Exercise prompt
Your copy of the material below should match it exactly, except that it holds no pictures.

## begin

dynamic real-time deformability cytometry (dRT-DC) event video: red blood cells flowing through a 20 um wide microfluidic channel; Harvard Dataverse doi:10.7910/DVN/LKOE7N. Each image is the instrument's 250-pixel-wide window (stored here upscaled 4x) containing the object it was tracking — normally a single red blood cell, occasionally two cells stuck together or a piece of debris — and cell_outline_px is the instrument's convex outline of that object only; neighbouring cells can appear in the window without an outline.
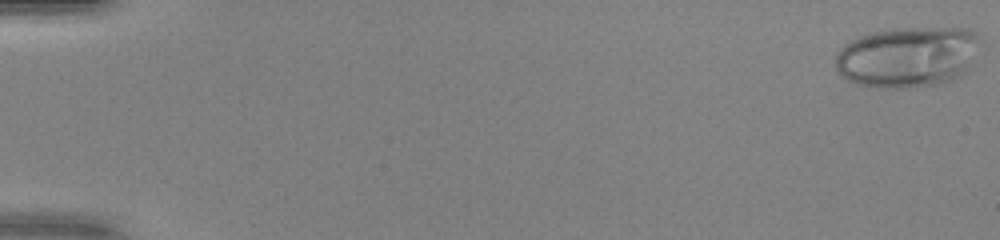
{"species": "human", "species_latin": "Homo sapiens", "temperature_condition": "warm", "stored_images_in_passage": 51, "camera_frame_rate_fps": 3000, "um_per_image_px": 0.085, "donor": {"sex": "female"}, "frame": {"image": 1, "passage_image": 1, "time_ms": 0.0, "image_size_px": [1000, 240], "cell_outline_px": [[984, 40], [968, 72], [960, 76], [936, 84], [904, 88], [876, 88], [856, 84], [840, 76], [836, 72], [836, 52], [848, 40], [868, 32], [896, 28], [968, 28], [976, 32]], "centroid_in_image_um": [77.17, 4.82], "position_along_channel_um": 7.8, "area_um2": 52.48}}
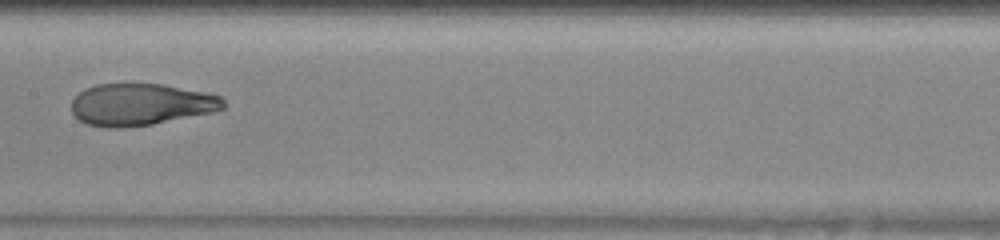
{"frame": {"image": 2, "passage_image": 28, "time_ms": 9.0, "image_size_px": [1000, 240], "cell_outline_px": [[228, 104], [224, 108], [216, 112], [152, 124], [120, 128], [108, 128], [88, 124], [80, 120], [72, 112], [72, 100], [84, 88], [96, 84], [164, 84], [204, 92], [220, 96]], "centroid_in_image_um": [12.0, 8.88], "position_along_channel_um": 195.4, "area_um2": 37.22}}
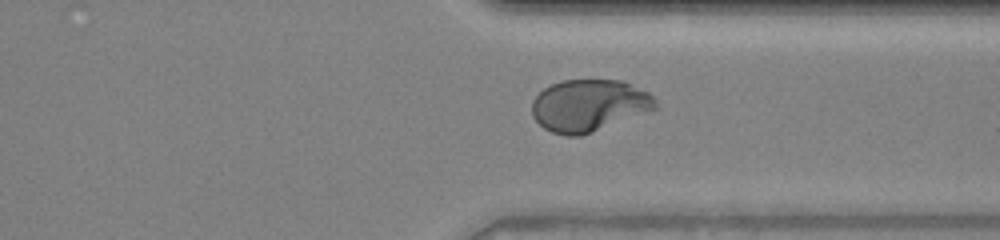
{"frame": {"image": 3, "passage_image": 40, "time_ms": 13.0, "image_size_px": [1000, 240], "cell_outline_px": [[660, 108], [592, 132], [580, 136], [568, 136], [552, 132], [544, 128], [532, 116], [532, 100], [544, 88], [560, 80], [624, 80], [648, 92], [656, 100]], "centroid_in_image_um": [50.09, 8.96], "position_along_channel_um": 361.3, "area_um2": 37.63}, "authors_computed_cell_mechanics": {"area_um2": 39.0728, "velocity_mm_per_s": 4.1393, "shape_relaxation_time_tau1_ms": 7.1699, "shape_relaxation_time_tau2_ms": null, "deformation_change_tau1": 0.3417, "deformation_change_tau2": null}}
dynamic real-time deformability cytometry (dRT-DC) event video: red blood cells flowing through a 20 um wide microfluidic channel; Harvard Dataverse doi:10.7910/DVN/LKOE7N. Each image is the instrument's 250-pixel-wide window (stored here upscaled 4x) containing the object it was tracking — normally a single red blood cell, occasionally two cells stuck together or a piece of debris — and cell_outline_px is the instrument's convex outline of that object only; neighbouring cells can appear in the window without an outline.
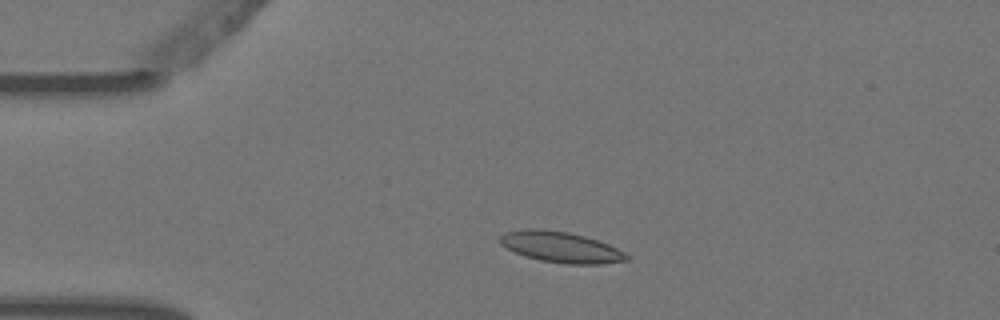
{"species": "Egyptian fruit bat (a non-hibernating species)", "species_latin": "Rousettus aegyptiacus", "temperature_condition": "warm", "stored_images_in_passage": 3, "camera_frame_rate_fps": 3000, "um_per_image_px": 0.085, "animal": {"sex": "female"}, "frame": {"image": 1, "passage_image": 2, "time_ms": 0.333, "image_size_px": [1000, 320], "cell_outline_px": [[632, 260], [600, 264], [564, 264], [540, 260], [524, 256], [500, 244], [500, 236], [504, 232], [524, 228], [536, 228], [568, 232], [584, 236], [608, 244], [632, 256]], "centroid_in_image_um": [47.7, 21.01], "position_along_channel_um": 37.3, "area_um2": 22.89}}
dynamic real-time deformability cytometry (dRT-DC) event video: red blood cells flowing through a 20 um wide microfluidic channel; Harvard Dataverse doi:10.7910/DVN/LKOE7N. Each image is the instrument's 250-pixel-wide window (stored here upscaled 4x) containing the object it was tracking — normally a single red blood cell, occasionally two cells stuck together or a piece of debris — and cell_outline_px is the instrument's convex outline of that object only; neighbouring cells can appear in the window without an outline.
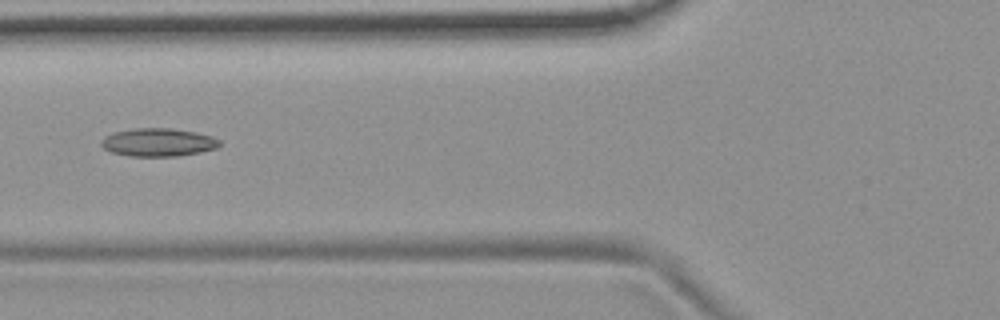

## end

Answer for the task
dynamic real-time deformability cytometry (dRT-DC) event video: red blood cells flowing through a 20 um wide microfluidic channel; Harvard Dataverse doi:10.7910/DVN/LKOE7N. Each image is the instrument's 250-pixel-wide window (stored here upscaled 4x) containing the object it was tracking — normally a single red blood cell, occasionally two cells stuck together or a piece of debris — and cell_outline_px is the instrument's convex outline of that object only; neighbouring cells can appear in the window without an outline.
{"species": "human", "species_latin": "Homo sapiens", "temperature_condition": "warm", "stored_images_in_passage": 51, "camera_frame_rate_fps": 3000, "um_per_image_px": 0.085, "donor": {"sex": "female"}, "frame": {"image": 1, "passage_image": 1, "time_ms": 0.0, "image_size_px": [1000, 240], "cell_outline_px": [[984, 40], [968, 72], [960, 76], [936, 84], [904, 88], [876, 88], [856, 84], [840, 76], [836, 72], [836, 52], [848, 40], [868, 32], [896, 28], [968, 28], [976, 32]], "centroid_in_image_um": [77.17, 4.82], "position_along_channel_um": 7.8, "area_um2": 52.48}}
{"frame": {"image": 2, "passage_image": 28, "time_ms": 9.0, "image_size_px": [1000, 240], "cell_outline_px": [[228, 104], [224, 108], [216, 112], [152, 124], [120, 128], [108, 128], [88, 124], [80, 120], [72, 112], [72, 100], [84, 88], [96, 84], [164, 84], [204, 92], [220, 96]], "centroid_in_image_um": [12.0, 8.88], "position_along_channel_um": 195.4, "area_um2": 37.22}}
{"frame": {"image": 3, "passage_image": 40, "time_ms": 13.0, "image_size_px": [1000, 240], "cell_outline_px": [[660, 108], [592, 132], [580, 136], [568, 136], [552, 132], [544, 128], [532, 116], [532, 100], [544, 88], [560, 80], [624, 80], [648, 92], [656, 100]], "centroid_in_image_um": [50.09, 8.96], "position_along_channel_um": 361.3, "area_um2": 37.63}, "authors_computed_cell_mechanics": {"area_um2": 39.0728, "velocity_mm_per_s": 4.1393, "shape_relaxation_time_tau1_ms": 7.1699, "shape_relaxation_time_tau2_ms": null, "deformation_change_tau1": 0.3417, "deformation_change_tau2": null}}
dynamic real-time deformability cytometry (dRT-DC) event video: red blood cells flowing through a 20 um wide microfluidic channel; Harvard Dataverse doi:10.7910/DVN/LKOE7N. Each image is the instrument's 250-pixel-wide window (stored here upscaled 4x) containing the object it was tracking — normally a single red blood cell, occasionally two cells stuck together or a piece of debris — and cell_outline_px is the instrument's convex outline of that object only; neighbouring cells can appear in the window without an outline.
{"species": "Egyptian fruit bat (a non-hibernating species)", "species_latin": "Rousettus aegyptiacus", "temperature_condition": "warm", "stored_images_in_passage": 3, "camera_frame_rate_fps": 3000, "um_per_image_px": 0.085, "animal": {"sex": "female"}, "frame": {"image": 1, "passage_image": 2, "time_ms": 0.333, "image_size_px": [1000, 320], "cell_outline_px": [[632, 260], [600, 264], [564, 264], [540, 260], [524, 256], [500, 244], [500, 236], [504, 232], [524, 228], [536, 228], [568, 232], [584, 236], [608, 244], [632, 256]], "centroid_in_image_um": [47.7, 21.01], "position_along_channel_um": 37.3, "area_um2": 22.89}}
dynamic real-time deformability cytometry (dRT-DC) event video: red blood cells flowing through a 20 um wide microfluidic channel; Harvard Dataverse doi:10.7910/DVN/LKOE7N. Each image is the instrument's 250-pixel-wide window (stored here upscaled 4x) containing the object it was tracking — normally a single red blood cell, occasionally two cells stuck together or a piece of debris — and cell_outline_px is the instrument's convex outline of that object only; neighbouring cells can appear in the window without an outline.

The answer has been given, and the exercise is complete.